Both Kresslein and Stavely talk about the importance of her students sharpening their critical thinking in the current age.  “I feel like it’s really important for students to be able to analyze information,” says Kresslein. “We have so much information at our fingertips, it’s really important for students to have that opportunity to dive into a topic really deeply, find quality research, and sift through it.” She hopes that they will then “analyze the resources in a way that is meaningful and helps them answer questions they have about past events, and what they can teach us for the future.” 

Stavely says that “Today, there’s just so much fake news, you know, now chatGPT…I tell them ‘going on the internet and saying like ‘Joe Smith’s History Blog,’ probably not a good source,” he laughs. “We’re trying to find that you those .org .edus. So I think that’s of course really big with today’s online research.”

Stavely sees Maryland History Day with a wider lens than preparing for college coursework. “We can apply critical thinking, to problem solving to research because again, any field you go into a kind of after high school, you’re going to use new skills,” he says. He tells his students that “This is something that you’re going to use, from research from internet database to time management, to organizing.”

Stavely offers up an example. “If you’re gonna go to a trade school, you’re gonna need to read a manual, understand directions, and understand [various] concepts. I think Maryland History Day does a good job of kind of showing students that while these skills are kind of school-based, they can be applied to any kind of job.”

Skills students cultivate through Maryland History Day can assist them with not only a variety of future paths, as well as allowing them to process and share the information in a range of different ways.

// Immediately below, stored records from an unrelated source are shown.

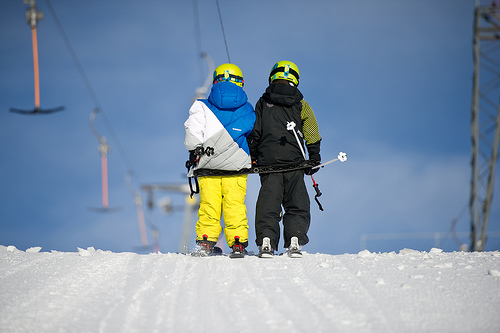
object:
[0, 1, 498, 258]
sky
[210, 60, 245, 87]
helmet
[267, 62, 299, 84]
helmet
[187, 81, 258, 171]
jacket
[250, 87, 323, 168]
jacket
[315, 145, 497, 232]
clouds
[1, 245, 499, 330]
snow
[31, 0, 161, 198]
wire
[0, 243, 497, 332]
ground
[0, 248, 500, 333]
ski slope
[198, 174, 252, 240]
snowpants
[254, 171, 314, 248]
pants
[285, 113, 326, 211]
poles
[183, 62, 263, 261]
skier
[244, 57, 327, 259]
skier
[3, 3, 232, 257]
ski lift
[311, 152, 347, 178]
pole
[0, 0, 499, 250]
distance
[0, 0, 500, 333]
air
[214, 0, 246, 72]
wire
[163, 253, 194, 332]
ski track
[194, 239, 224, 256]
boots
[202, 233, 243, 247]
trim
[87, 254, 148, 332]
track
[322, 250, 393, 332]
track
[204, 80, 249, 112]
hood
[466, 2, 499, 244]
post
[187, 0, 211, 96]
line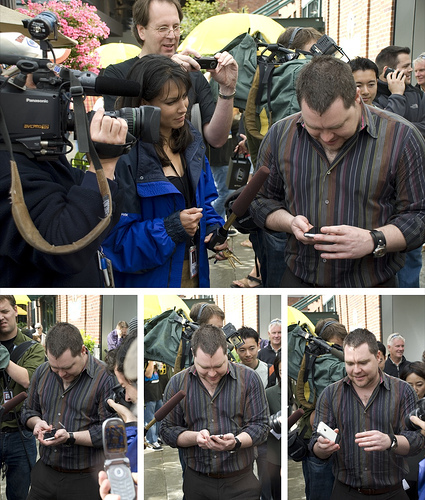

They have the opportunity to express their learning in a variety of different ways,” Kresslein says. “Some students really liked working together on an exhibit, some want that more independent work and wrote a paper or we had some students that were really interested in creating a website and chose that avenue. So it provides so many opportunities for students to learn different ways of expressing the information, as well.”

Kresslein and Stavely talk about the excitement Maryland History Day generates in their students.

Stavely discusses two quiet students who did “some of the best websites I’ve seen,” whose project then uses an example. Other students then say ‘Wow, that’s something somebody in our school made.’ ‘Yeah, somebody in our school made this website,’” he proudly shares.

“I’m really excited this year, as well, after having we had 33 Students participate at one of my schools,” says Kresslein. “They’re already talking about next year’s topic and excited about participating.”